What Has Happened to Maryland Farms? By Donna Kemmerle, resident owner since 1987 and Rebecca Church
Updated: Aug 31, 2021
Maryland Farms is a 45-building, 545-unit condominium community located on Cherry Hill Road near Powder Mill Road in Beltsville. It was built in 1965 as an apartment complex and converted to condominiums in 1973. It was once a thriving, award-winning community with its own cable television channel, a community where both adults and children could enjoy fellowship with friends and neighbors and all the activities that went with condominium living.
Although there have been some improvements over the last few years, there also are many problems. Communication has been poor. Waste removal service needs to be improved. The previously beautiful pool was reduced to a fraction of its original size and, since it closed at the end of summer 2014, has only been open for one and one-half summers. The buildings' back doors are alarmed and can't be used to access yards, pet walk areas, and tot lots. BBQ pits and picnic tables were removed from yards. There's been no community-wide extermination since 2015. The thoroughness of the cleaning service is questionable especially during a pandemic.

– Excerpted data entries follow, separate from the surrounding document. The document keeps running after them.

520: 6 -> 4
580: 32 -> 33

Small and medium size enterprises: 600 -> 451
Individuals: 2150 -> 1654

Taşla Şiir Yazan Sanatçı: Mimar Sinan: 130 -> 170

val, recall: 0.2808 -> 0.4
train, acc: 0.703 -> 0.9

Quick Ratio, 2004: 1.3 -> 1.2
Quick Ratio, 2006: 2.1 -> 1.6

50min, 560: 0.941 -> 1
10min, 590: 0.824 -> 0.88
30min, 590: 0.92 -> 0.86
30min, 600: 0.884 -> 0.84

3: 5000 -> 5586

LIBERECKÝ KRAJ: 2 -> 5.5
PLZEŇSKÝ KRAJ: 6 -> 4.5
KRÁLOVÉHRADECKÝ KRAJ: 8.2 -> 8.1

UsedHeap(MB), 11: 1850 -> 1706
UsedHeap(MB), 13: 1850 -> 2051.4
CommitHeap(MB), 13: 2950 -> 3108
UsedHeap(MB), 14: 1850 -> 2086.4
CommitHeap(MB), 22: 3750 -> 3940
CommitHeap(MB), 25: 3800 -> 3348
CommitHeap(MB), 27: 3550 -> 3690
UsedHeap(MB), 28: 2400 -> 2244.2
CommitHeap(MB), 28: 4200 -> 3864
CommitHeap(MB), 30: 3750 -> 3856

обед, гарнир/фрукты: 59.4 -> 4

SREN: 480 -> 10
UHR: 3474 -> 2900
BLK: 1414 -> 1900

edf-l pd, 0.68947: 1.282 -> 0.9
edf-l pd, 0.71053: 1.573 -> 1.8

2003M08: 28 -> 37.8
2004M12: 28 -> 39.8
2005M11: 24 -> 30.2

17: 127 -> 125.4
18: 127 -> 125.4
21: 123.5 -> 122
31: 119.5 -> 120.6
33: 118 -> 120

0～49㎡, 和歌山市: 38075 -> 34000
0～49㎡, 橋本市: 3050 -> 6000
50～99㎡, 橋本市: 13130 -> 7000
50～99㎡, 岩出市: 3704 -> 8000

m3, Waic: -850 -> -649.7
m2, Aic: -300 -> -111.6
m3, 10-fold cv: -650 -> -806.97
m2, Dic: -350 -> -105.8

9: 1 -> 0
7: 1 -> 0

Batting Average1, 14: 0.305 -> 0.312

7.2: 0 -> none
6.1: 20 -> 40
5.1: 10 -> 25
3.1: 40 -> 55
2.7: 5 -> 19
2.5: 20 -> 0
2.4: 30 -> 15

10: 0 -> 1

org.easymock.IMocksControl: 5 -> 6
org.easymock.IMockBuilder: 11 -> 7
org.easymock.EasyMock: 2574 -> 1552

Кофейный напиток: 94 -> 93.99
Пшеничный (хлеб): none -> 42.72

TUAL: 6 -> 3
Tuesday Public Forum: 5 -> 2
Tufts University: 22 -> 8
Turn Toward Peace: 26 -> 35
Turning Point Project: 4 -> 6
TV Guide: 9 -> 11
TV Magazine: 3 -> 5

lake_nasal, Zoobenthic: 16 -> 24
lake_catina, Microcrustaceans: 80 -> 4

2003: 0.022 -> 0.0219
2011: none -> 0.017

Many owners, especially long-time residents who are now seniors, have become discouraged, complacent, and relegated to living their lives with disappearing amenities and services and no say about how the property is managed.
Only a small percentage of owners show up to vote each year. The Annual Meeting and election of board members is usually held in May; however, due to delays from Covid-19 restrictions, it will be held in September this year. Owners need to wake up and start taking an interest in the community. Volunteers are desperately needed to serve on the board or on any of the many committees. Younger owners also need to pick up the ball and start doing their part. Owners must vote and encourage all their neighbors to vote. Vote for the people who actually care about Maryland Farms. A home is the biggest investment of most people's lives. Make it count! We do not want to end up in the same position as those in Florida whose entire building collapsed with loss of life and property.